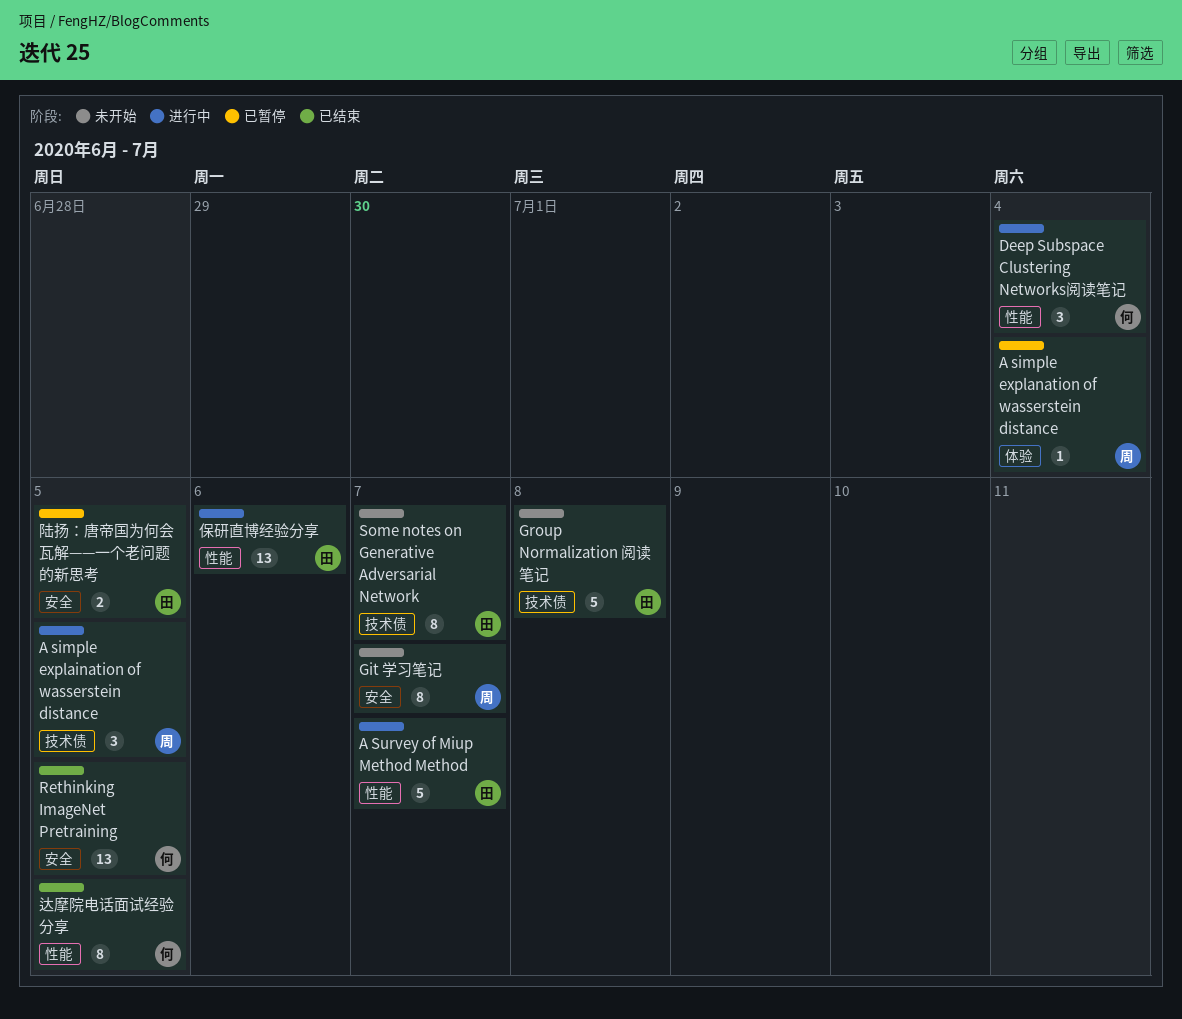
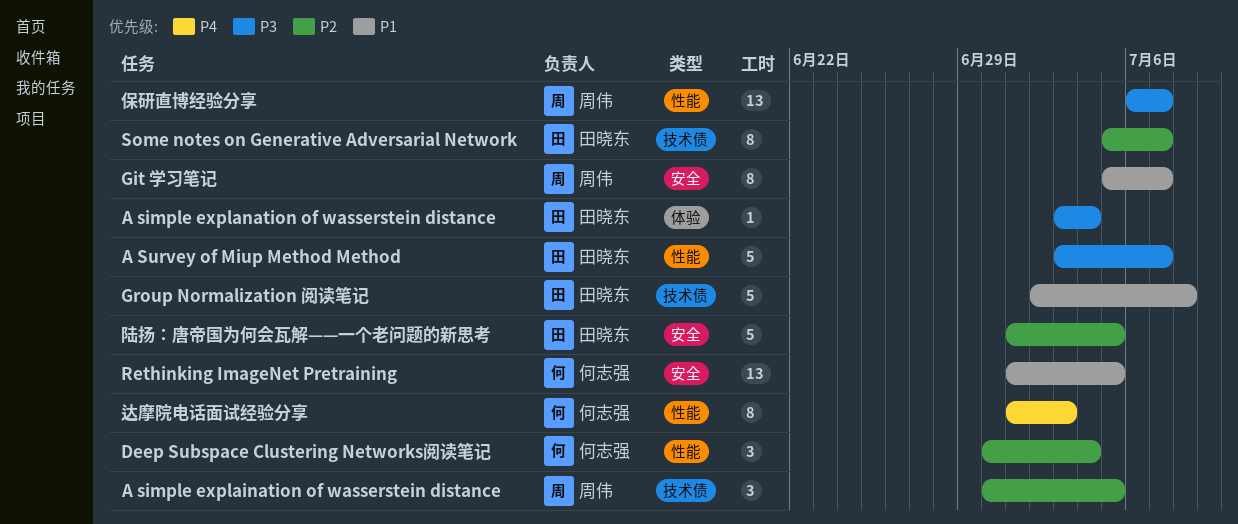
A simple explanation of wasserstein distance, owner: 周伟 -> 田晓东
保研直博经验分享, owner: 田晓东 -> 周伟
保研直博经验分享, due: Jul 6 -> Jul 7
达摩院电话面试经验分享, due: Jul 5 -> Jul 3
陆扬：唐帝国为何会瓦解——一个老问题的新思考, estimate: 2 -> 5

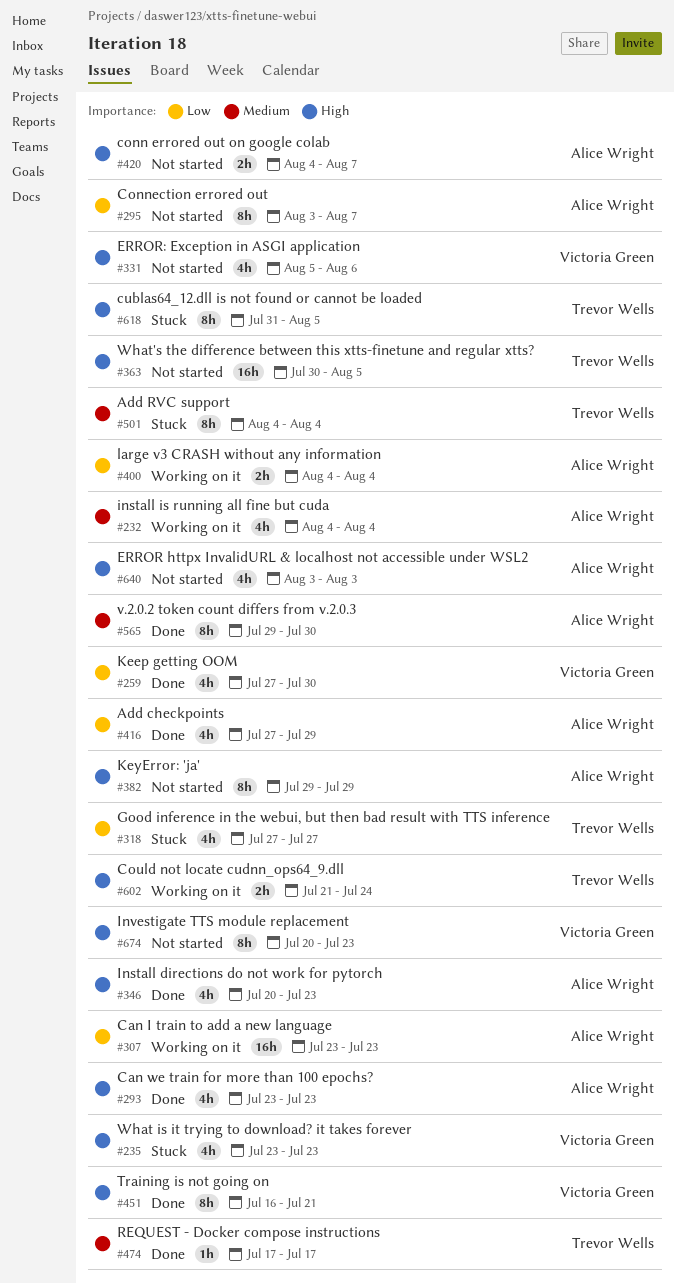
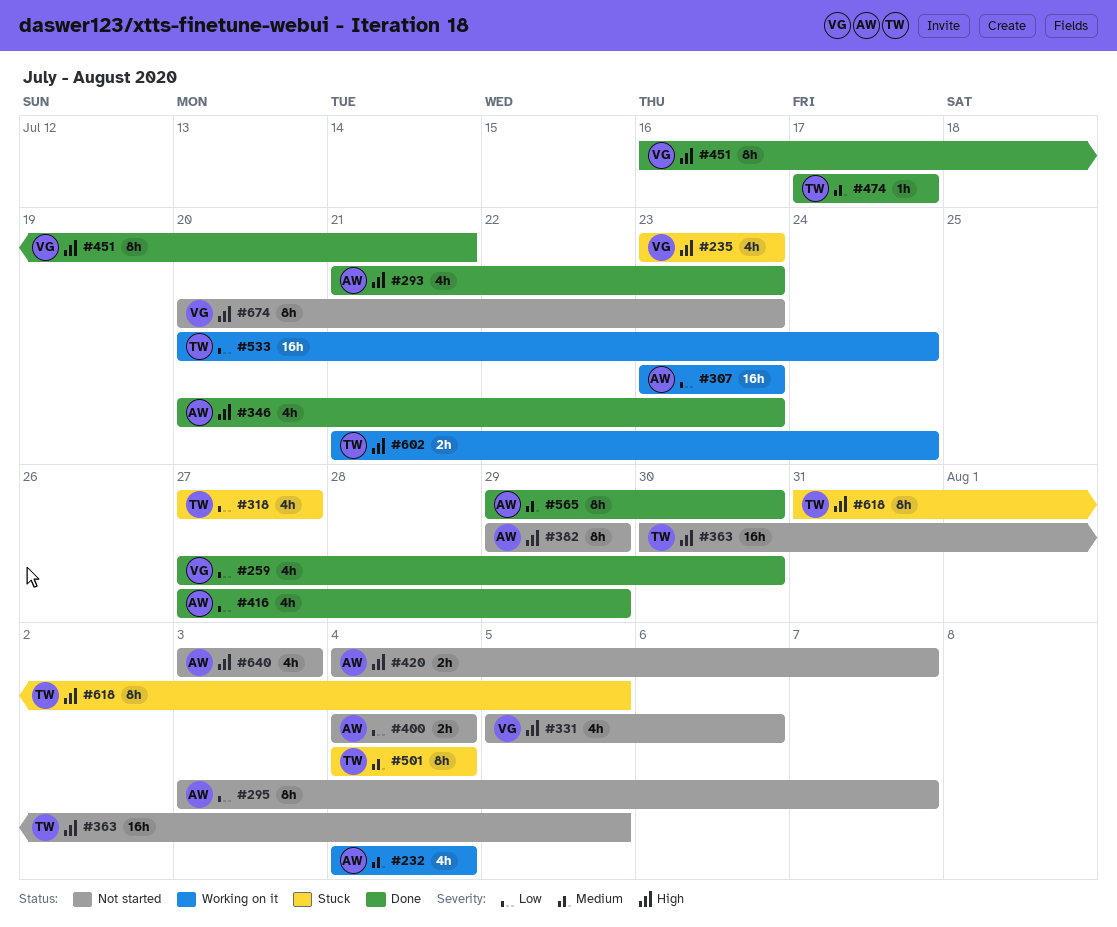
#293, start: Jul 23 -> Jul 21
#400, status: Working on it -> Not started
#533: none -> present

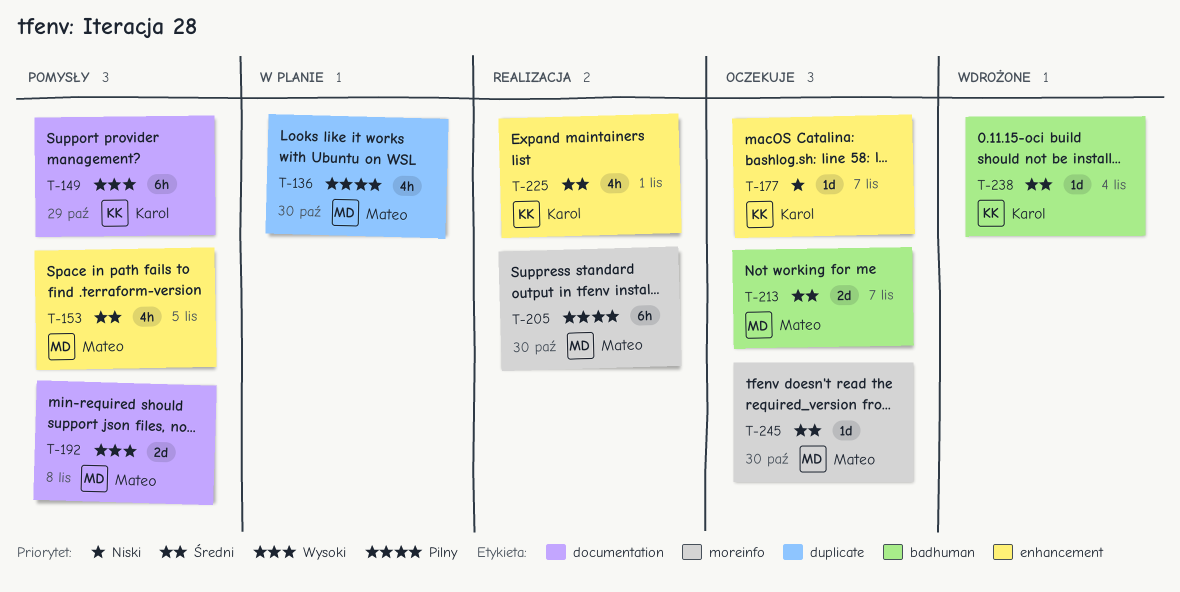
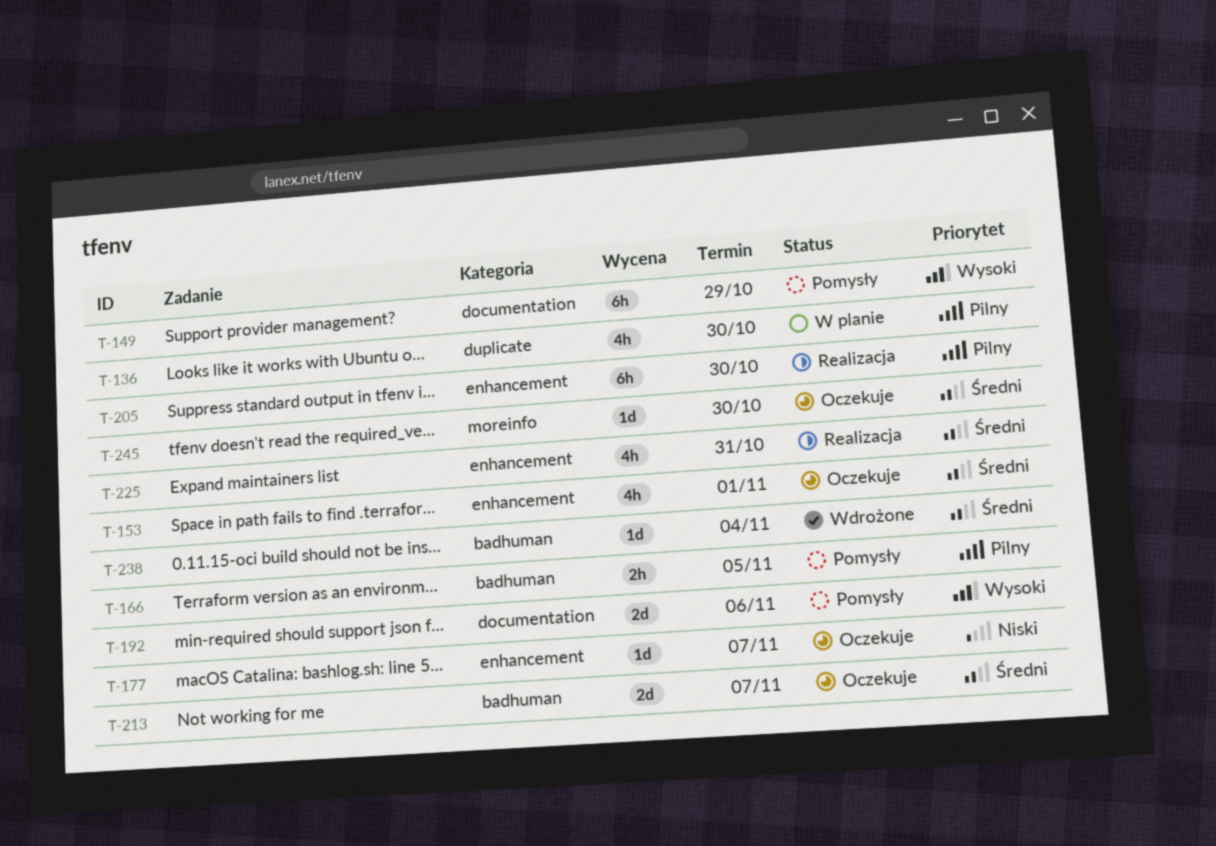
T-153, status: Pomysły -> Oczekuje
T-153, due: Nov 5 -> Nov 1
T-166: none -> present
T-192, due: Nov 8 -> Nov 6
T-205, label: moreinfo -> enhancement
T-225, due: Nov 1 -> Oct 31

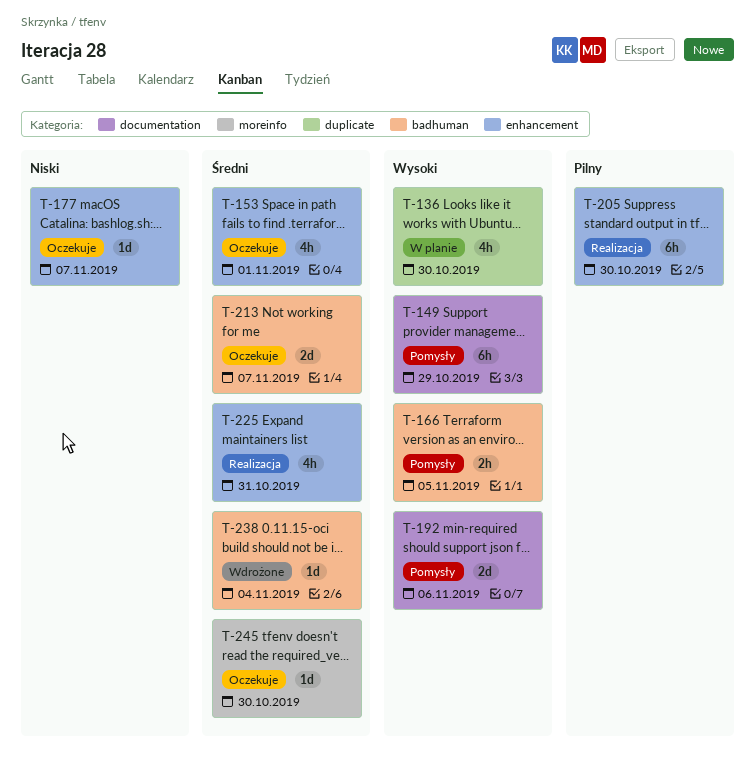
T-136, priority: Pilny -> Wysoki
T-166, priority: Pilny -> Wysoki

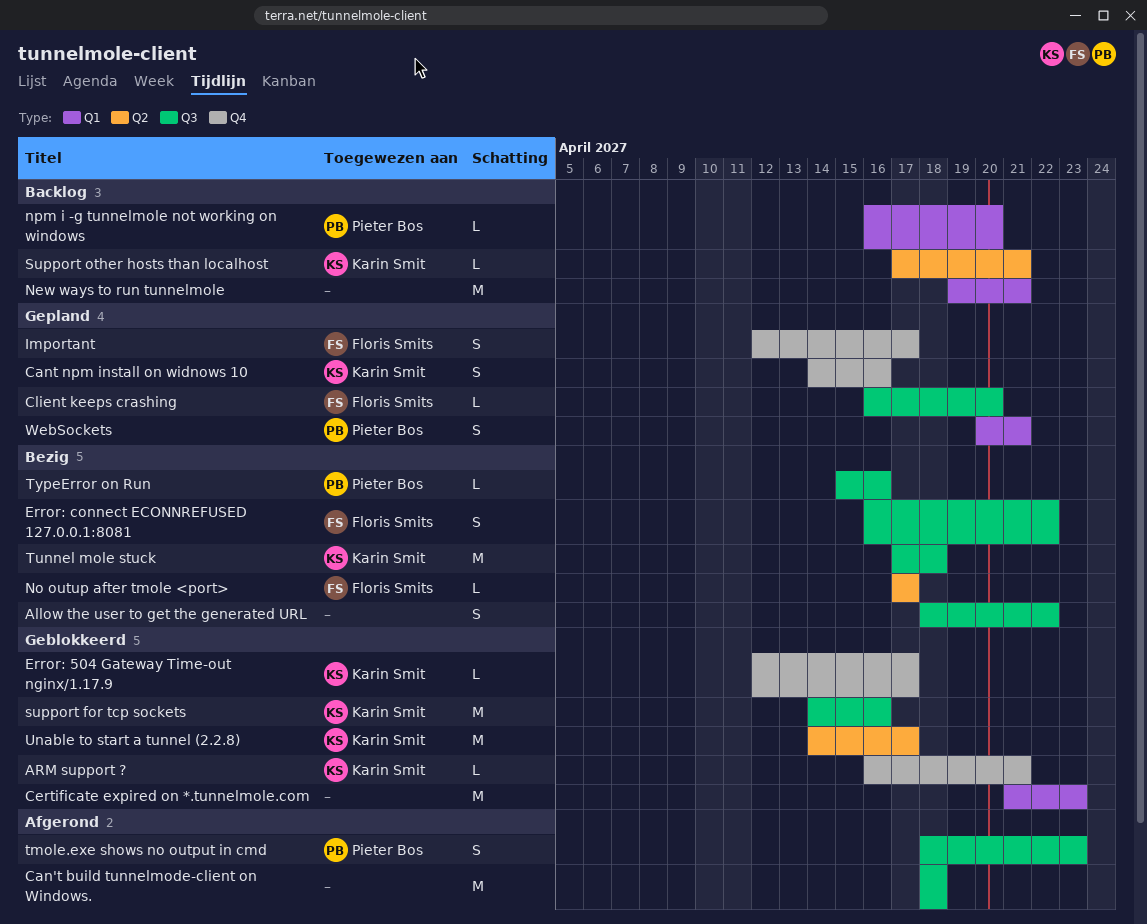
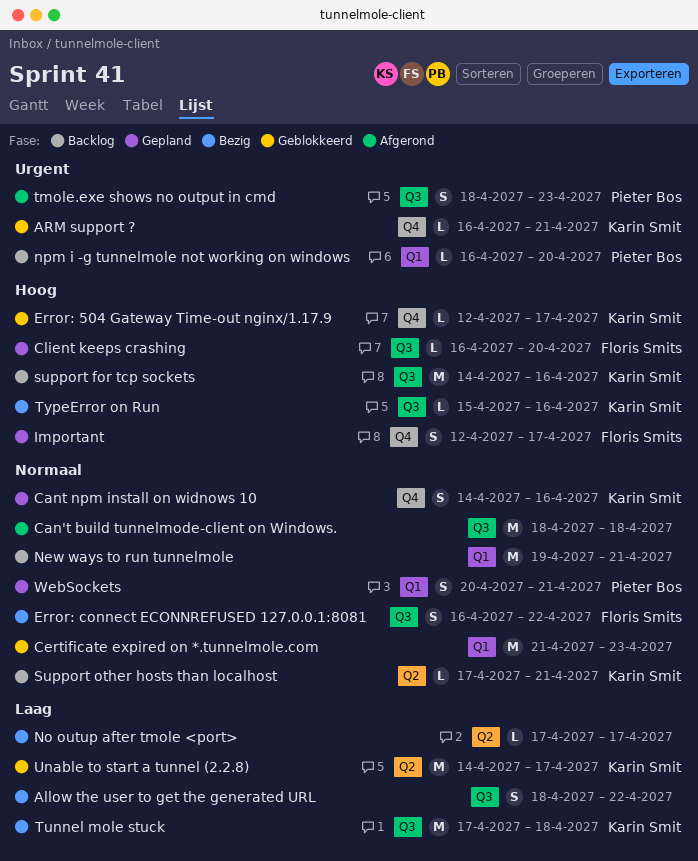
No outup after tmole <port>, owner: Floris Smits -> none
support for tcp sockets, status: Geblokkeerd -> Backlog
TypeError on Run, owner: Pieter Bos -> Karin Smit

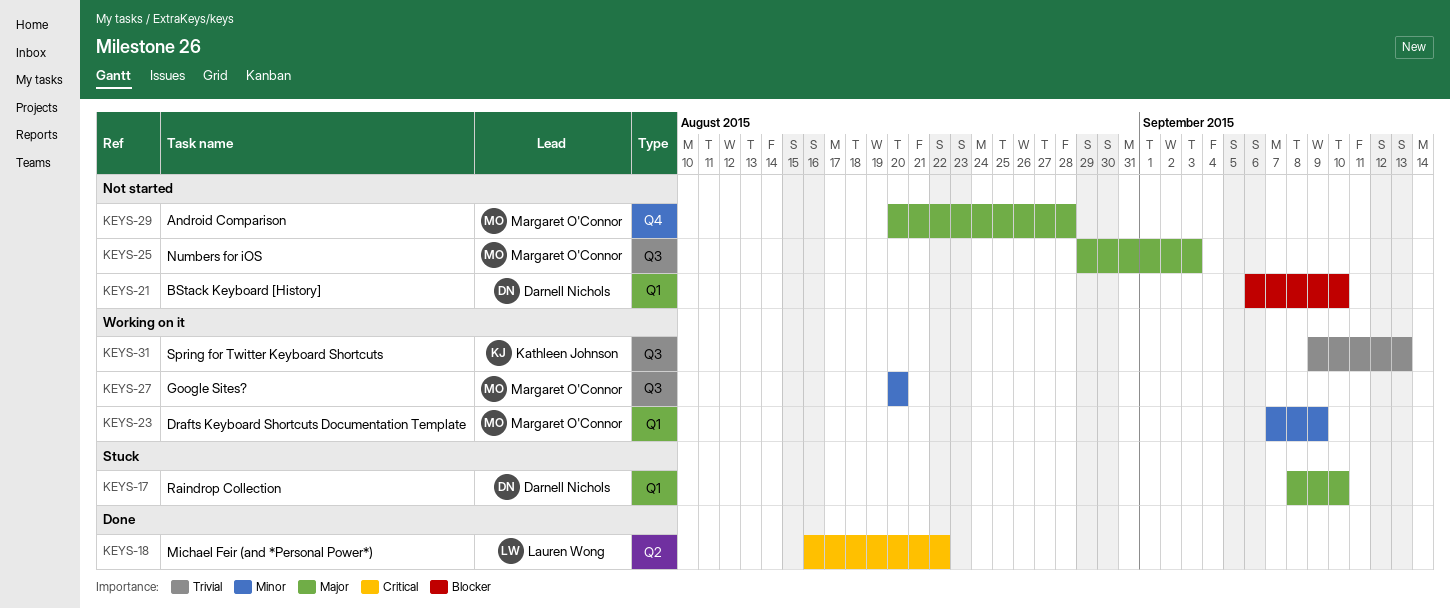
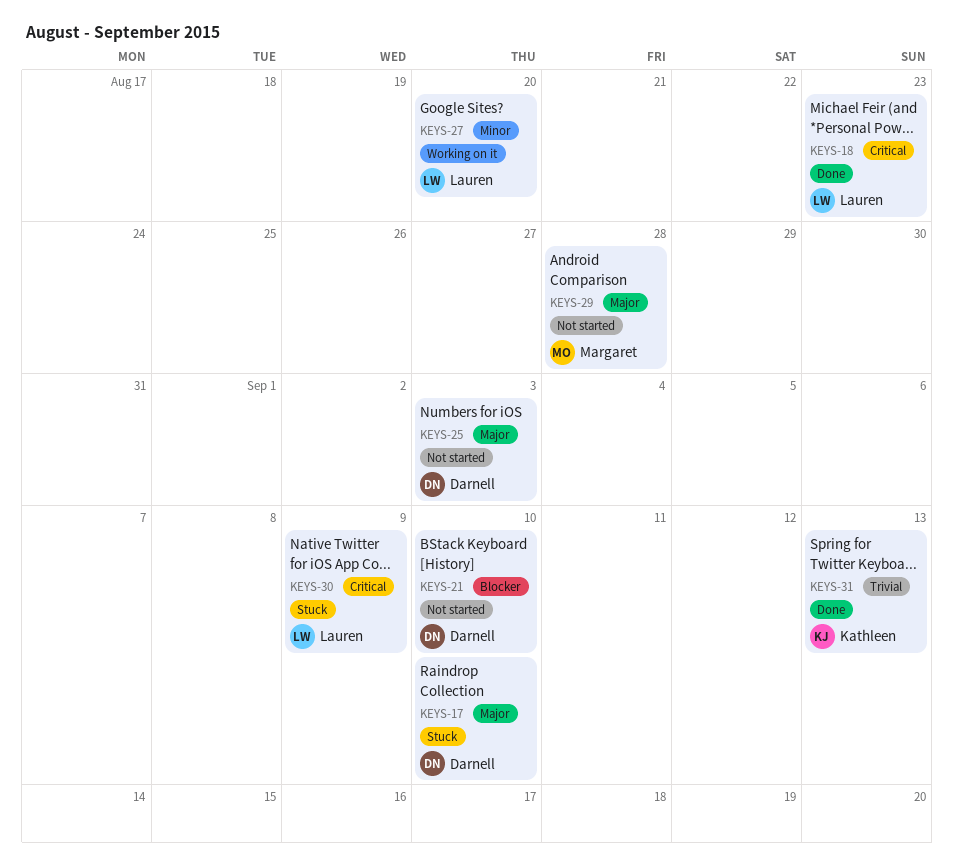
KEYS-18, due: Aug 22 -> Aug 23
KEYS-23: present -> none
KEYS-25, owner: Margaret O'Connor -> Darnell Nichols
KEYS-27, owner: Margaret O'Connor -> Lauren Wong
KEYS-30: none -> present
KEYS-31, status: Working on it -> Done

__Work request__:
In the records, locate each line holding the string "Working" and copy it.

__Exercise result__:
#400, status: Working on it -> Not started
KEYS-31, status: Working on it -> Done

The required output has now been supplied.